The way it makes you think about your model and the boundaries it introduces seem good. I really love the way it forces you to model the communication between parts of your code as a data structure - it feels like a much less costly version of the "everything as a micro-service" dream.
Scala seems like the ideal language for it - you need really simple, powerful data types for it to feel good, otherwise those messages become painful to make or get overloaded in bad ways.
Akka was still struggling with type loss in the system the last time I used it, which really felt like a pain, and where I feel it adds the boundary that makes it harder to understand.
> Akka was still struggling with type loss in the system the last time I used it, which really felt like a pain, and where I feel it adds the boundary that makes it harder to understand.
I don't know if this is what you are referring to, but: I don't understand the mix of Akka actors and Scala. Scala is a statically typed language -- in fact, that's the whole point of it -- and using Akka actors feels a bit like programming in Smalltalk. So you turn a statically typed language into a dynamically typed language with message passing. Honest question: why would you use Scala for that?
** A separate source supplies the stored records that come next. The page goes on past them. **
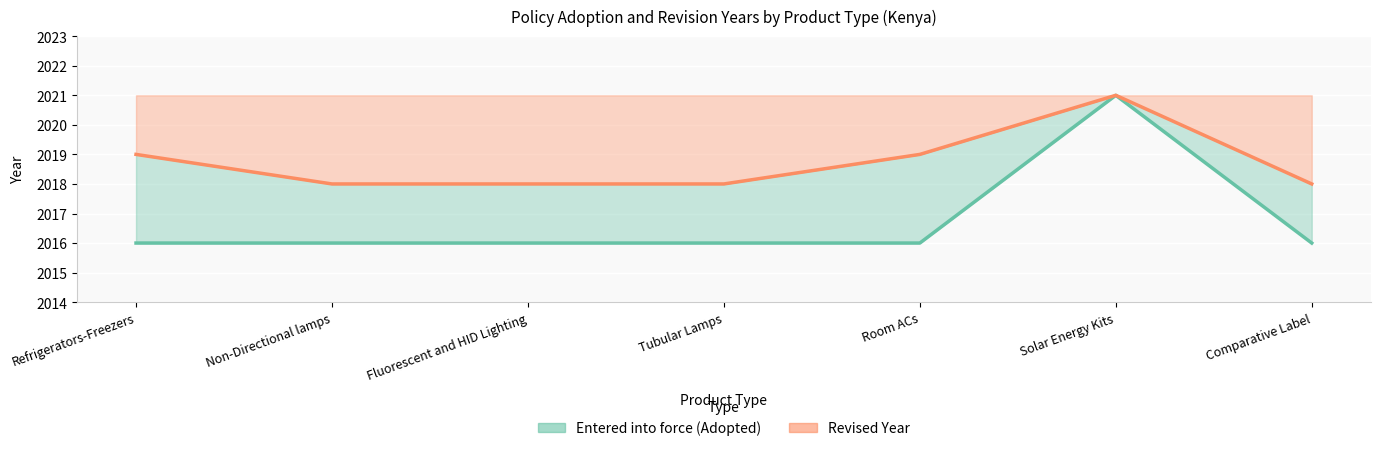

Rank the categories by value from lowest to highest.

Refrigerators-Freezers, Non-Directional lamps, Fluorescent and HID Lighting, Tubular Lamps, Room ACs, Comparative Label, Solar Energy Kits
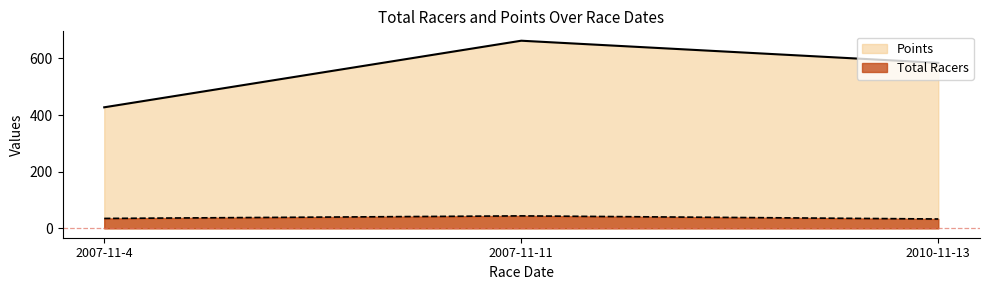

How many data points in Total Racers are less than 35?

1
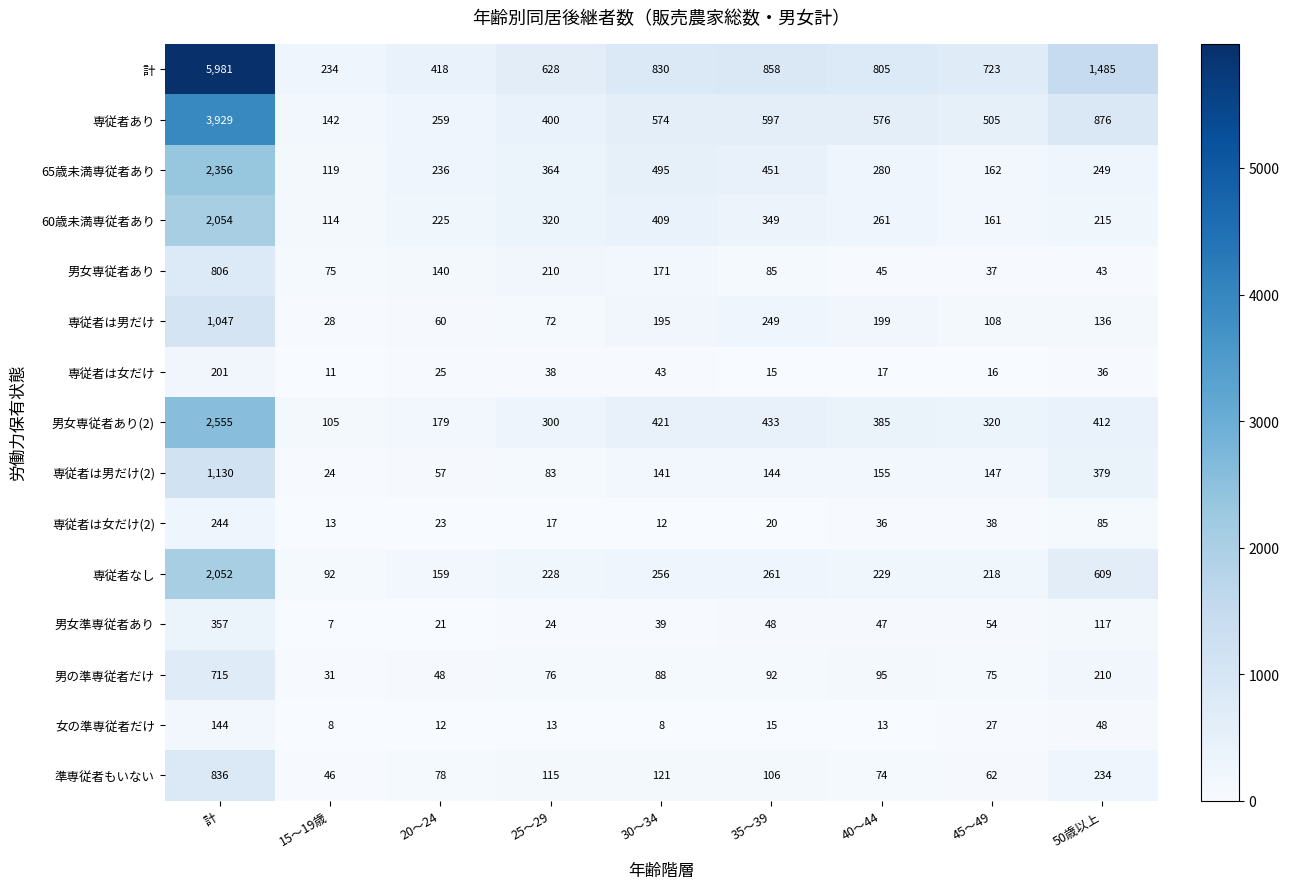

True or false: 専従者は男だけ has a value of 199 at 40～44.

True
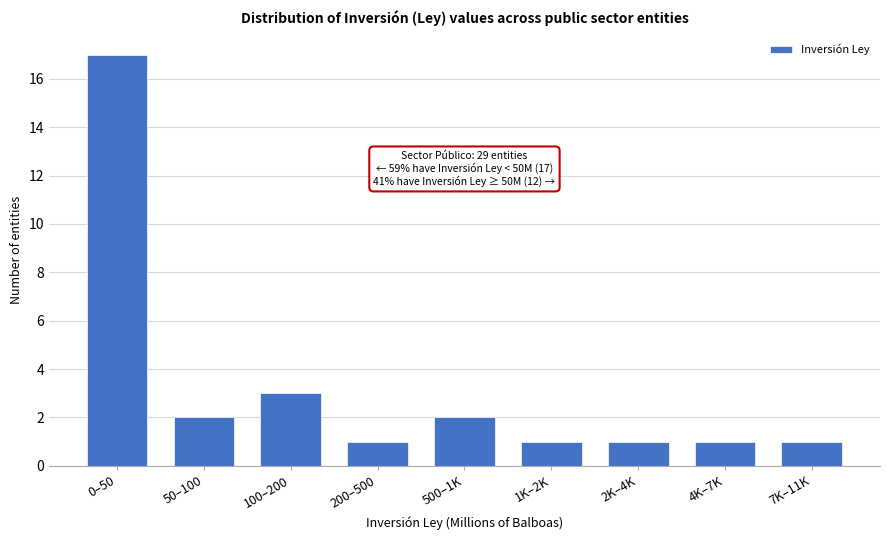

Reading left to right, transcribe all the data shown in this chart.

17	2	3	1	2	1	1	1	1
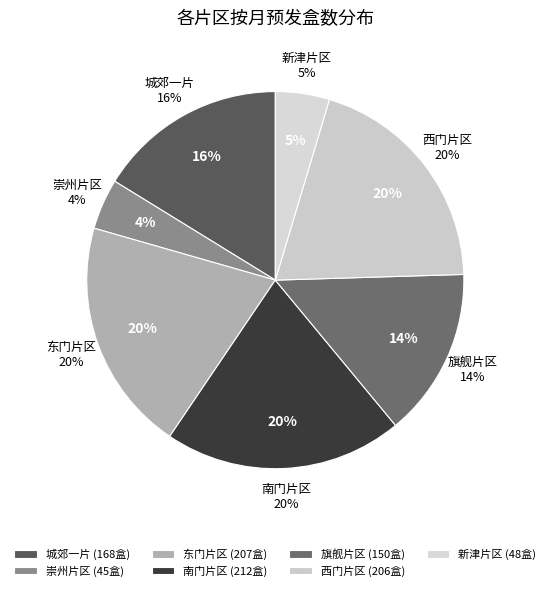

Rank the categories by value from lowest to highest.

崇州片区, 新津片区, 旗舰片区, 城郊一片, 西门片区, 东门片区, 南门片区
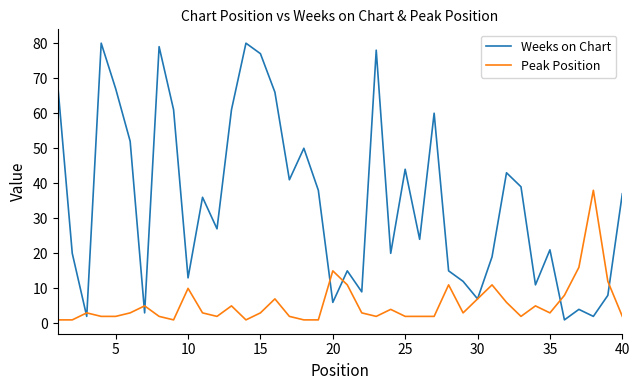

What is the maximum value for Peak Position?

38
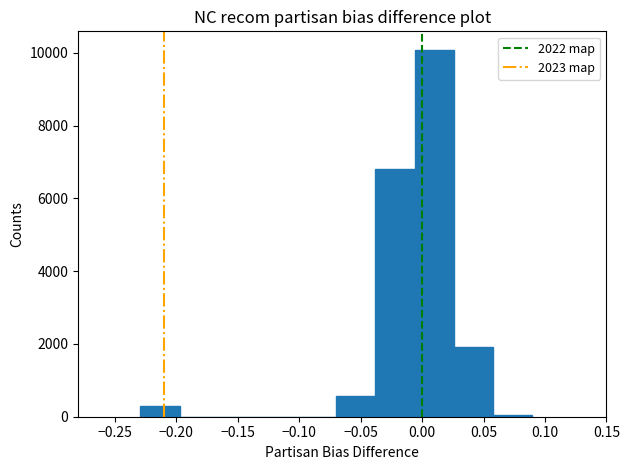

Which range on the x-axis has the tallest bar?

-0.005 to 0.025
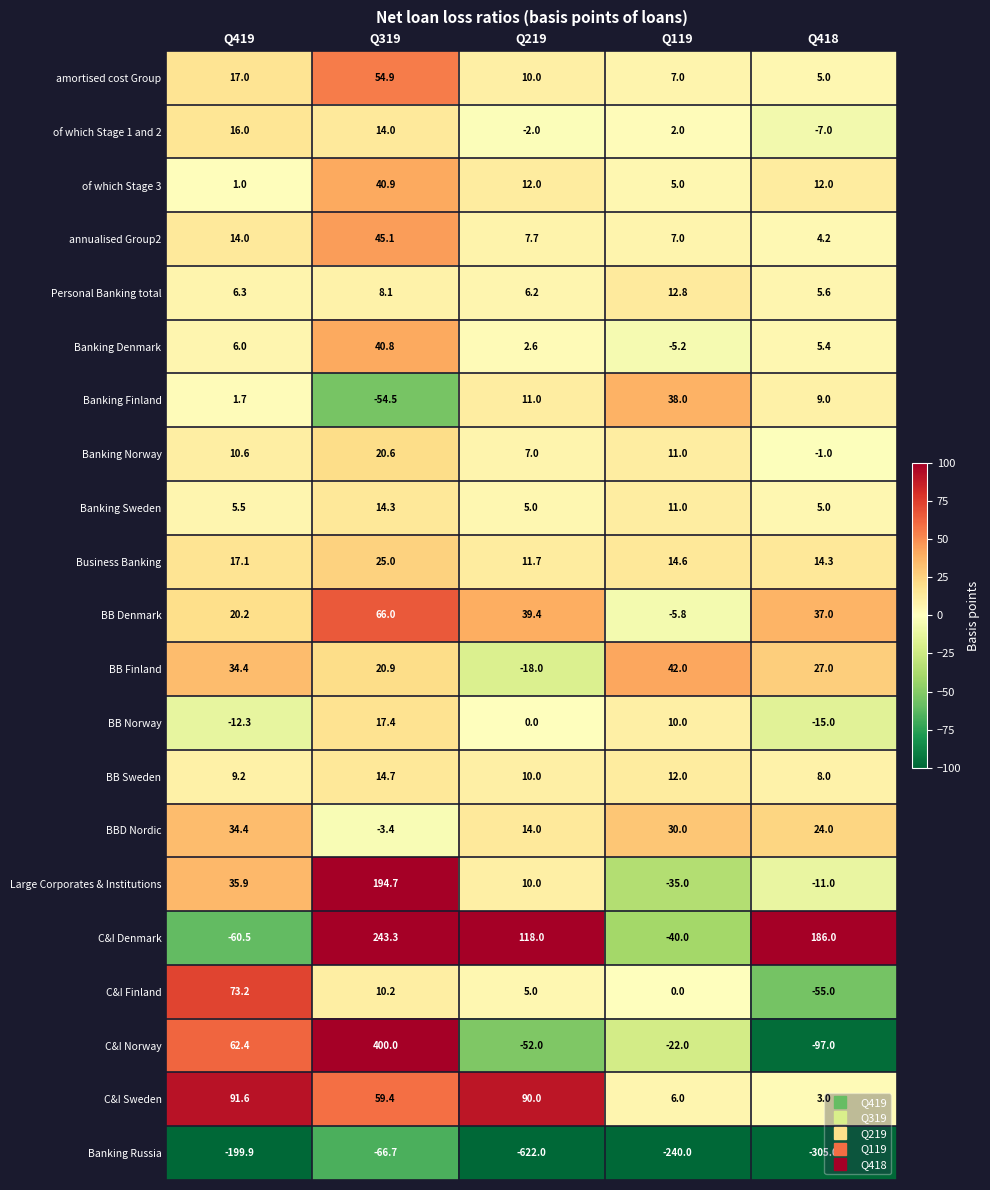

Which label corresponds to the smallest value in the chart?

Q219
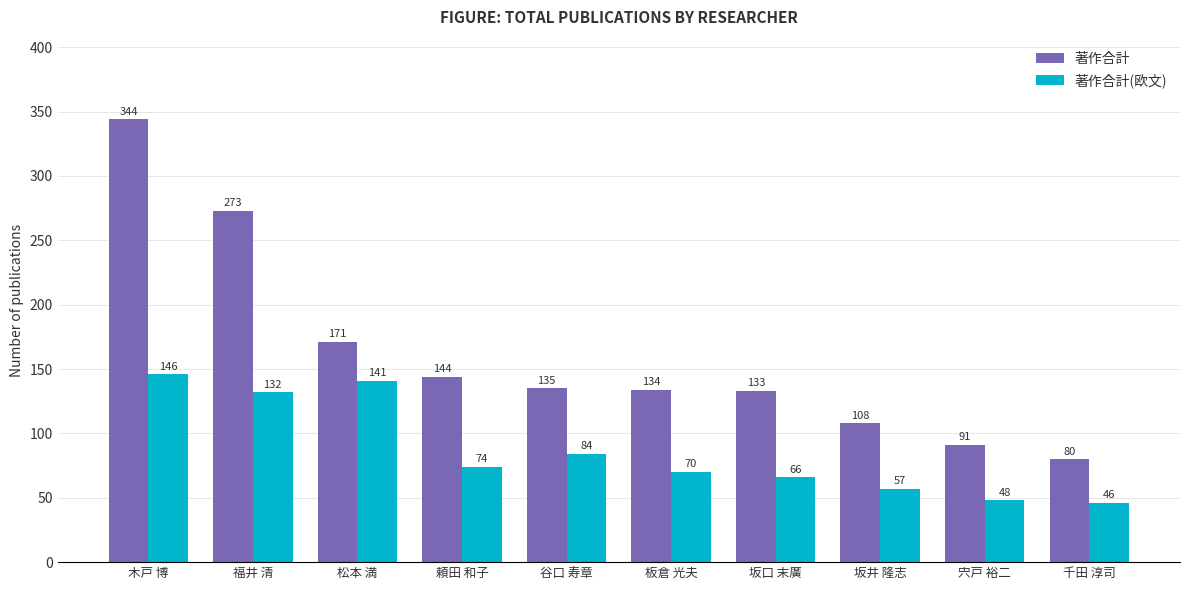

Which series has the largest range (max minus min)?

著作合計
Back when I took Coursera's "Reactive Programming in Scala" course, some years ago, I asked Ronald Kuhn & Martin Odersky precisely this question, and they didn't have a convincing answer. Kuhn's answer was "good point, we're also considering Typed Actors". It's my impression Scala never did go with Typed Actors (I might be mistaken; I certainly don't use them), so I wonder what's their current answer to this question.
Yes, this is precisely the problem I had - Scala is great, Akka's model seems good, but the mix feels like you loose something along the way.
The typed actors stuff does exist, but it's experimental, and the last time I checked they had just thrown away the old version and were working on a new implementation. It seems like it would be better, but it's clearly not done yet.
I too ended up replacing all channels with a mutex or two in a small web socket relay server in Go, and things became 10x easier to reason about.
I think part of the problem is the lack of usage/support for channels in the Go stdlib itself (seems that the stdlib authors also prefer mutexs). The other issue with sending a close msg on a channel to let the consumer know there will be no more messages, and that an error is thrown if you write to a closed channel.
If you can reduce everything to _one_ mutex, that's simple. As soon as you have two mutexes, you need to start worrying whether one thread grabs A then B and another grabs B then A. In larger projects with multiple people contributing, the mutex and condvar approach does not scale well. It's very easy to get difficult to reproduce race conditions.
Having been involved in some systems that make heavy use of actors I 100% agree. We call actors "concurrent gotos" as they bring all the "advantages" of gotos with the added "benefit" of concurrency. It's a very primitive model of concurrency, only slightly better than mutexes. There are much better models in the research community but few of the ideas have yet made it into usable systems.